THE PROBLEM — Within the records below, reproduce without change the lines from the line that has "associate state has" through the line that has "[3] L. B. Chang, J.", and only those.
[RAW DATA — start]
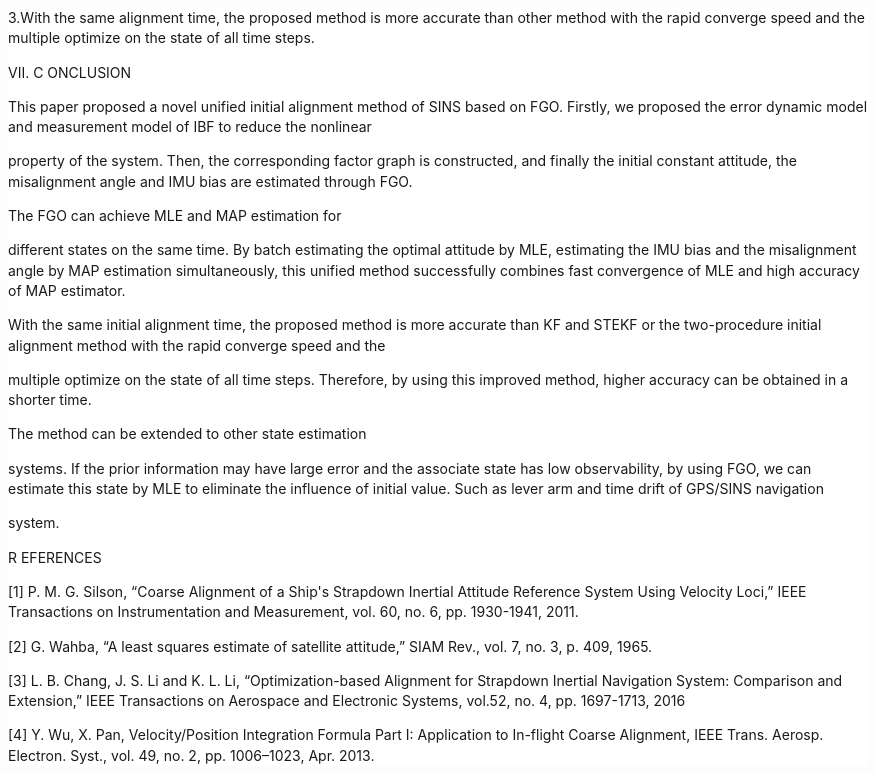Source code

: 3.With the same alignment time, the proposed method is
more accurate than other method with the rapid converge speed
and the multiple optimize on the state of all time steps.


VII. C ONCLUSION


This paper proposed a novel unified initial alignment method
of SINS based on FGO. Firstly, we proposed the error dynamic
model and measurement model of IBF to reduce the nonlinear

property of the system. Then, the corresponding factor graph is
constructed, and finally the initial constant attitude, the
misalignment angle and IMU bias are estimated through FGO.

The FGO can achieve MLE and MAP estimation for

different states on the same time. By batch estimating the
optimal attitude by MLE, estimating the IMU bias and the
misalignment angle by MAP estimation simultaneously, this
unified method successfully combines fast convergence of
MLE and high accuracy of MAP estimator.

With the same initial alignment time, the proposed method is
more accurate than KF and STEKF or the two-procedure initial
alignment method with the rapid converge speed and the


multiple optimize on the state of all time steps. Therefore, by
using this improved method, higher accuracy can be obtained
in a shorter time.


The method can be extended to other state estimation

systems. If the prior information may have large error and the
associate state has low observability, by using FGO, we can
estimate this state by MLE to eliminate the influence of initial
value. Such as lever arm and time drift of GPS/SINS navigation

system.


R EFERENCES


[1] P. M. G. Silson, “Coarse Alignment of a Ship's Strapdown Inertial
Attitude Reference System Using Velocity Loci,” IEEE Transactions
on Instrumentation and Measurement, vol. 60, no. 6, pp. 1930-1941,
2011.

[2] G. Wahba, “A least squares estimate of satellite attitude,” SIAM Rev.,
vol. 7, no. 3, p. 409, 1965.

[3] L. B. Chang, J. S. Li and K. L. Li, “Optimization-based Alignment
for Strapdown Inertial Navigation System: Comparison and
Extension,” IEEE Transactions on Aerospace and Electronic Systems,
vol.52, no. 4, pp. 1697-1713, 2016

[4] Y. Wu, X. Pan, Velocity/Position Integration Formula Part I:
Application to In-flight Coarse Alignment, IEEE Trans. Aerosp.
Electron. Syst., vol. 49, no. 2, pp. 1006–1023, Apr. 2013.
[RAW DATA — finish]
EXERCISE SOLUTION —
associate state has low observability, by using FGO, we can
estimate this state by MLE to eliminate the influence of initial
value. Such as lever arm and time drift of GPS/SINS navigation

system.


R EFERENCES


[1] P. M. G. Silson, “Coarse Alignment of a Ship's Strapdown Inertial
Attitude Reference System Using Velocity Loci,” IEEE Transactions
on Instrumentation and Measurement, vol. 60, no. 6, pp. 1930-1941,
2011.

[2] G. Wahba, “A least squares estimate of satellite attitude,” SIAM Rev.,
vol. 7, no. 3, p. 409, 1965.

[3] L. B. Chang, J. S. Li and K. L. Li, “Optimization-based Alignment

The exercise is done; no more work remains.